Genomic DNA was extracted from 3HP and the mutants using a Genomic DNA Extraction Kit (Bioman; New Taipei City, ROC) according to the manufacturer’s instructions. The opaR and luxO genes from all of the isolated mutants were then checked by PCR with the opaR- and luxO-specific primers opaR-5/opaR-6 and luxO-5/luxO-6 (Table 1), respectively. The DNA sequences were also determined to confirm that the deletion was in-frame, or, in the case of luxO that the single nucleotide mutation was correct.

4.6. Plasmid Construction for Recombinant Protein Expression

The codons in the coding sequences of aphA (CP045794; region 937101-937640) and aphB (WP069541384) were optimized, synthesized, and cloned into pET21b vector (Novagen; Madison, WI, USA) by GenScript Inc. (Piscataway, NJ, USA). Using the resulting plasmids as templates, the aphA and aphB genes were amplified with the primer sets AphA-F-NdeI/AphA-R-XhoI and AphB-F-NdeI/AphB-R-XhoI (Table 1), respectively, and then subcloned into pET28a vector (Novagen; Madison, WI, USA). The resulting plasmids were named aphA-pET28a and aphB-pET28a, respectively.

4.7. Expression and Purification of Recombinant His-AphA and His-AphB

To express the recombinant AphA and AphB, the aphA-pET28a and aphB-pET28a plasmids were, respectively, transformed into E. coli strain BL21 (DE3) cells. For AphA, the transformed cells were inoculated into 50 mL of fresh LB medium and grown at 37 °C for 12–14 h. Three ml of this overnight culture was then added to 500 mL of fresh LB medium in a 2L flask, and grown at 37 °C until the OD600 of the culture reached 0.4. IPTG was then added to a final concentration of 0.4 mM, and the culture was incubated at 16 °C for 20 h. The cells were then collected, resuspended in binding buffer (20 mM Tris-base, 500 mM NaCl, 20 mM imidazole, pH 8.0) containing 1 mM PMSF, 100 μg/mL lysozyme and 10 μg/mL DNase I, and homogenized by sonication on ice. After the cell debris was removed by centrifugation, the supernatant was filtrated using a 0.45 μm filter and loaded onto a 5 mL HisTrap HP column (GE Healthcare; Chicago, IL, USA). The column was washed with 100 mL of binding buffer and then eluted with a 20–500 mM imidazole gradient. The eluted recombinant protein was concentrated and loaded onto a Superdex 75 gel filtration column (GE Healthcare; Chicago, IL, USA) using 20 mM Tris-base, 500 mM NaCl, pH 8.0 as a running buffer. The protein concentration was measured by the Bradford method.

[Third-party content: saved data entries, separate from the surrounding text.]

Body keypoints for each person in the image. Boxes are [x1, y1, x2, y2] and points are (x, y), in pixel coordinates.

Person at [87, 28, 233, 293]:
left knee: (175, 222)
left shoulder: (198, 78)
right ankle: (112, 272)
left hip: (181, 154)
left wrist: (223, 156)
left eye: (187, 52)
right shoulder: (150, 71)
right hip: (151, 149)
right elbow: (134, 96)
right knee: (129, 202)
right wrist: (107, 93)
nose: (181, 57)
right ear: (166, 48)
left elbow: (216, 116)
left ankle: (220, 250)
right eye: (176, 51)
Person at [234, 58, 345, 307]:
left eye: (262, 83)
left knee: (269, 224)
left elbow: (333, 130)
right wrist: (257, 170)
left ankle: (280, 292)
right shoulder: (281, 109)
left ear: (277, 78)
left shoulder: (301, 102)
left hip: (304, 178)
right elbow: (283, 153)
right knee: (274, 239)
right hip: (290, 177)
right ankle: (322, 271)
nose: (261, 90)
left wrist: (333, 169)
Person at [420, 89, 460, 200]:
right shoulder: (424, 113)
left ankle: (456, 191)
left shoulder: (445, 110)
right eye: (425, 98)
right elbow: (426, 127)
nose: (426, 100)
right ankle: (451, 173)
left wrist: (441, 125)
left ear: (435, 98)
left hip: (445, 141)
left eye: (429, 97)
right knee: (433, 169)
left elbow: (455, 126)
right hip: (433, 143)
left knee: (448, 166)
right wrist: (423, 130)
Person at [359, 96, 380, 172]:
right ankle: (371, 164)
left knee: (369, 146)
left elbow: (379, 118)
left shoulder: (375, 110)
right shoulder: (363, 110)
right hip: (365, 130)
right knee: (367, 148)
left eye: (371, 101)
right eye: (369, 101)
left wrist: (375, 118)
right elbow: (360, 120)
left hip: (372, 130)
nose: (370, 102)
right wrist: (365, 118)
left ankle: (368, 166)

For AphB, all of the culture and purification processes were the same as for AphA, except that for the subculture step, 10 mL of the overnight culture was inoculated into the 500 mL of fresh LB+ medium.

4.8. Electrophoretic Mobility Shift Assay (EMSA)

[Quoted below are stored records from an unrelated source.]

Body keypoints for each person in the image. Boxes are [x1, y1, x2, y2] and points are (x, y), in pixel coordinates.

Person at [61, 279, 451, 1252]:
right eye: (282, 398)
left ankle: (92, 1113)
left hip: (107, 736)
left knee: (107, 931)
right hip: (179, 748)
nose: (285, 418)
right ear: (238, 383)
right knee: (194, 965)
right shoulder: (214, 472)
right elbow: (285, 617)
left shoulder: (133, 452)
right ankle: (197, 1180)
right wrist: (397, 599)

ProOpDB (Prokaryotic Operon DataBase) was used to predict possible promoter sequences in the upstream region of the pirA operon [32]. The DNA fragment that contained this predicted promoter region was further amplified by PCR using the primer set pirAB promoter-F1-NdeI/pirAB promoter-R1-XhoI, pirAB promoter-F2-NdeI/pirAB promoter-R2-XhoI (for Fragment 1, which included the complete predicted AphB binding sequence) or pirAB promoter-F3/pirAB promoter-R3-XhoI (for Fragment 2, which included only a partial predicted AphB binding sequence) (Table 1). For EMSA, recombinant His-AphA or His-AphB was mixed with the DNA fragment in a reaction buffer (20 mM Tris, pH 8.0, 100 mM NaCl) to final concentrations of 0, 0.5, 1, 2, 5, 10, 20, 40 µM (proteins), and 135 nM (DNA), and incubated at 25 °C for 20 min. The reactants were analyzed with 2% agarose gels, and stained by SYBR® Green I nucleic acid gel stain (Sigma-Aldrich; Burlington, MA, USA).